- Interactive map of Phước Hòa
- Coordinates: 11°15′02″N 106°45′34″E﻿ / ﻿11.25056°N 106.75944°E
- Country: Vietnam
- Municipality: Ho Chi Minh City
- Established: June 16, 2025

Area
- • Total: 49.45 sq mi (128.07 km^{2})

Population (2024)
- • Total: 42,470
- • Density: 858.9/sq mi (331.6/km^{2})
- Time zone: UTC+07:00 (Indochina Time)
- Administrative code: 25882

= Phước Hòa =

Phước Hòa (Vietnamese: Xã Phước Hòa) is a commune of Ho Chi Minh City, Vietnam.
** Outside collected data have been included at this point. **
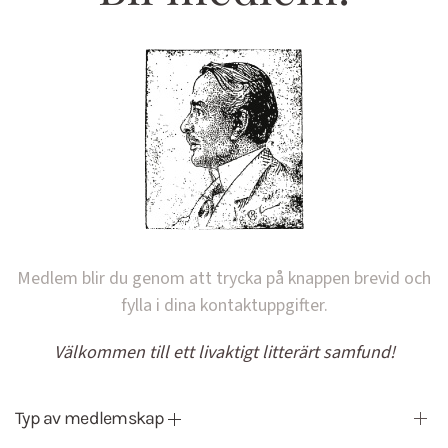
Medlem blir du genom att trycka på knappen brevid och
fylla i dina kontaktuppgifter.
Välkommen till ett livaktigt litterärt samfund!
Typ av medlemskap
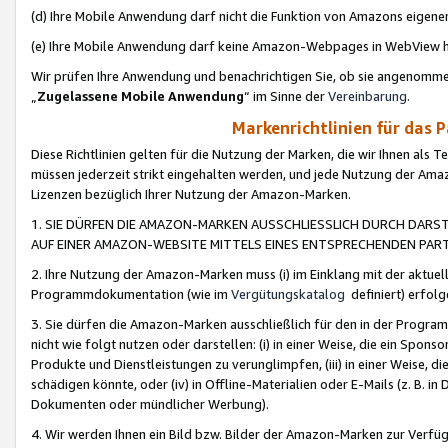
(d) Ihre Mobile Anwendung darf nicht die Funktion von Amazons eige
(e) Ihre Mobile Anwendung darf keine Amazon-Webpages in WebView 
Wir prüfen Ihre Anwendung und benachrichtigen Sie, ob sie angenomm
„
Zugelassene Mobile Anwendung
“ im Sinne der
Vereinbarung
.
Markenrichtlinien für das 
Diese Richtlinien gelten für die Nutzung der Marken, die wir Ihnen als 
müssen jederzeit strikt eingehalten werden, und jede Nutzung der Ama
Lizenzen bezüglich Ihrer Nutzung der Amazon-Marken.
1. SIE DÜRFEN DIE AMAZON-MARKEN AUSSCHLIESSLICH DURCH DARS
AUF EINER AMAZON-WEBSITE MITTELS EINES ENTSPRECHENDEN PART
2. Ihre Nutzung der Amazon-Marken muss (i) im Einklang mit der aktuells
Programmdokumentation (wie im
Vergütungskatalog
definiert) erfolg
3. Sie dürfen die Amazon-Marken ausschließlich für den in der Progr
nicht wie folgt nutzen oder darstellen: (i) in einer Weise, die ein Spo
Produkte und Dienstleistungen zu verunglimpfen, (iii) in einer Weise
schädigen könnte, oder (iv) in Offline-Materialien oder E-Mails (z. B.
Dokumenten oder mündlicher Werbung).
4. Wir werden Ihnen ein Bild bzw. Bilder der Amazon-Marken zur Verfüg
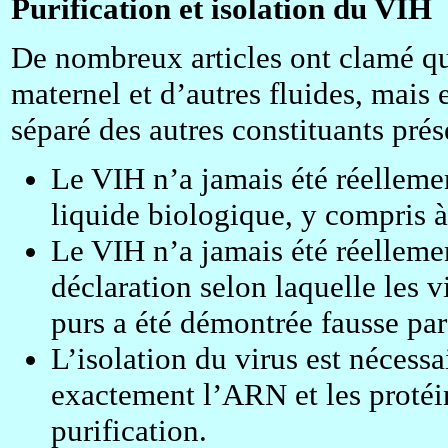
Purification et isolation du VIH
De nombreux articles ont clamé que 
maternel et d’autres fluides, mais e
séparé des autres constituants prés
Le VIH n’a jamais été réellemen
liquide biologique, y compris à
Le VIH n’a jamais été réellemen
déclaration selon laquelle les v
purs a été démontrée fausse pa
L’isolation du virus est nécess
exactement l’ARN et les protéin
purification.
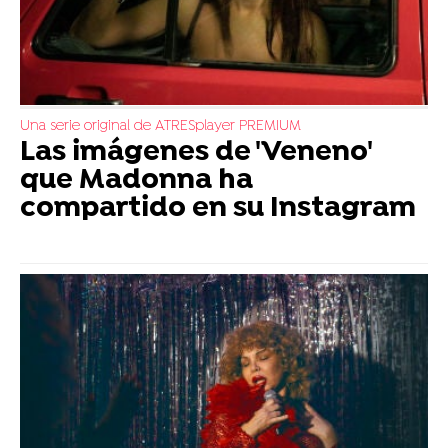
Una serie original de ATRESplayer PREMIUM
Las imágenes de 'Veneno'
que Madonna ha
compartido en su Instagram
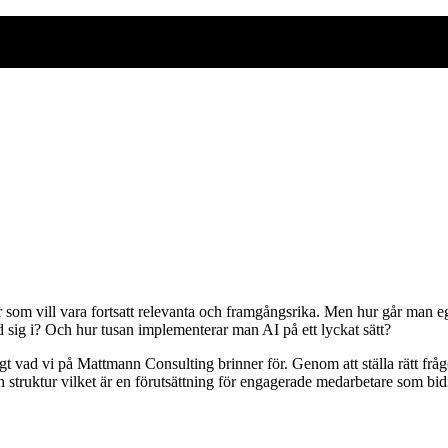
er som vill vara fortsatt relevanta och framgångsrika. Men hur går man eg
ed sig i? Och hur tusan implementerar man AI på ett lyckat sätt?
gt vad vi på Mattmann Consulting brinner för. Genom att ställa rätt frågo
h struktur vilket är en förutsättning för engagerade medarbetare som b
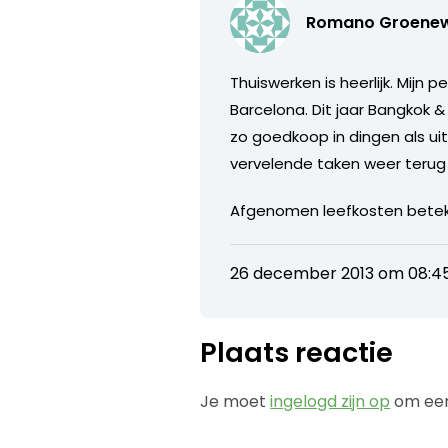
Romano Groene
Thuiswerken is heerlijk. Mijn p
Barcelona. Dit jaar Bangkok &
zo goedkoop in dingen als uit
vervelende taken weer terug k
Afgenomen leefkosten betekent
26 december 2013 om 08:4
Plaats reactie
Je moet
ingelogd zijn op
om een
It is one of the 168 new wards, communes and special zones of the city following the reorganization in 2025.

==History==
On June 16, 2025, the National Assembly Standing Committee issued Resolution No. 1685/NQ-UBTVQH15 on the arrangement of commune-level administrative units of Ho Chi Minh City in 2025 (effective from June 16, 2025). Accordingly, the entire land area and population of Phước Hòa, Vĩnh Hòa communes and part of Tam Lập commune of the former Phú Giáo district will be integrated into a new commune named Phước Hòa (Clause 139, Article 1).